Некоторые игрушки милой не нравились и она, капризничая, попинывала нелюбимых, задвигала куда подальше: под кровать, на шкаф, в кладовку. А кому могла и просто лапы-уши оторвать.
В защиту постылых Александр даже оду сочинил:
«В дождь остался на скамейке
Нелюбимый и чужой
В черной парковой аллейке
Заяц с рваною душой».
Апофеозом зайчизма стал маленький живой кролик, подаренный Зое на годовщину их встречи. Вислоухий белоснежный дрожащий комочек с голубыми глазами растрогал любимую, и она взяла его на ночь в кровать.
– Он такой манюсенький. И одинокий. Ему страшно без мамы.
– Ага, и без папы.
– Вы мужики все чурбаны бездушные. Ты ночью уснёшь, Саша, и раздавишь его во сне – не почувствуешь. Иди на кушетку.
Впервые за год милые легли порознь. Сон не шел ни к нему, ни к ней. Александр маялся всю ночь на жесткой, продавленной кушетке и только к утру забылся, нащупав телом более или менее удобные для сна ложбинки.
Она же ночь на пролёт подкидывалась в тревоге за зайчика.
Ночью кролик нагадил на кровати. Выдал на белоснежные простыни россыпь черных твёрдых катышков.
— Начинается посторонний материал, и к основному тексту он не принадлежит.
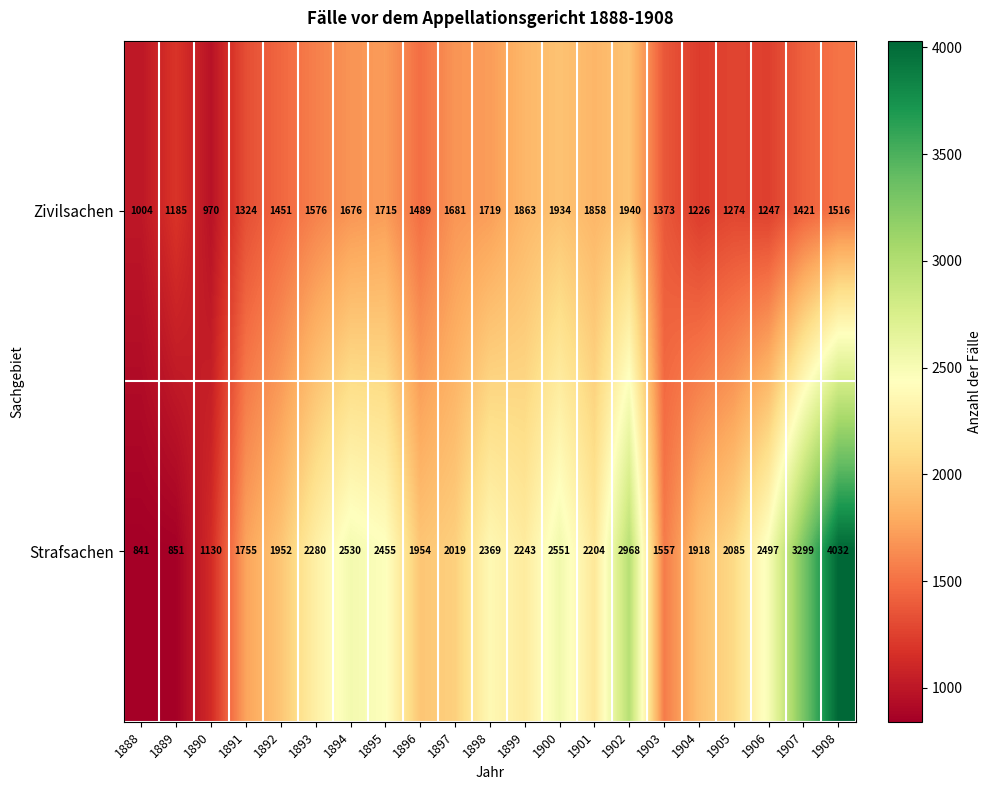

Which category has the highest value in the Strafsachen series?

1908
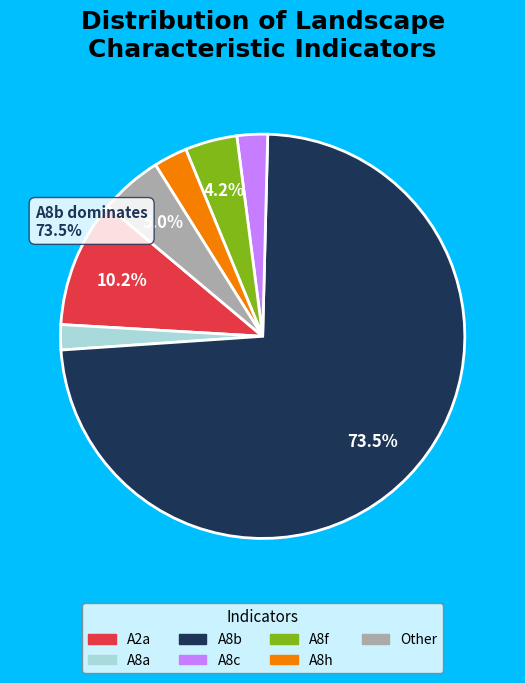

Is there any slice that represents more than half of the pie?

Yes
– Ах, словно нитку жемчуга разметало, – всплеснула восторженно руками она.
– И откуда в нём столько говнища, – насупился Александр, разглядывая «жемчуг».
За ночь зайка как-то округлился, пополнел. А, может, просто перестал дрожать от страха и съёживаться.
– Растёт не по дням, а по часам. Вот что значит правильный уход за малышом, – заявила она, намекая на недюжиный материнский талант.
– Жрать ему меньше давай – он же карликовой породы, больше ладони не вырастет, – посоветовал Саша.
Но с карликовостью зайчика вышла, по всей видимости, неувязочка. Косой ел с аппетитом всё, что давали, и заметно прибавлял и в весе, и в росте. Жить в корзинке и в клетке он отказывался напрочь. Жрал, спал и гадил на кровати. Через пару недель он догнал размером кота и выжил того из квартиры. А уже через месяц вымахал со сторожевую собаку. Стал покусывать исподтишка Зою и даже попытался куснуть Александра, но тут же получил ботинком по морде.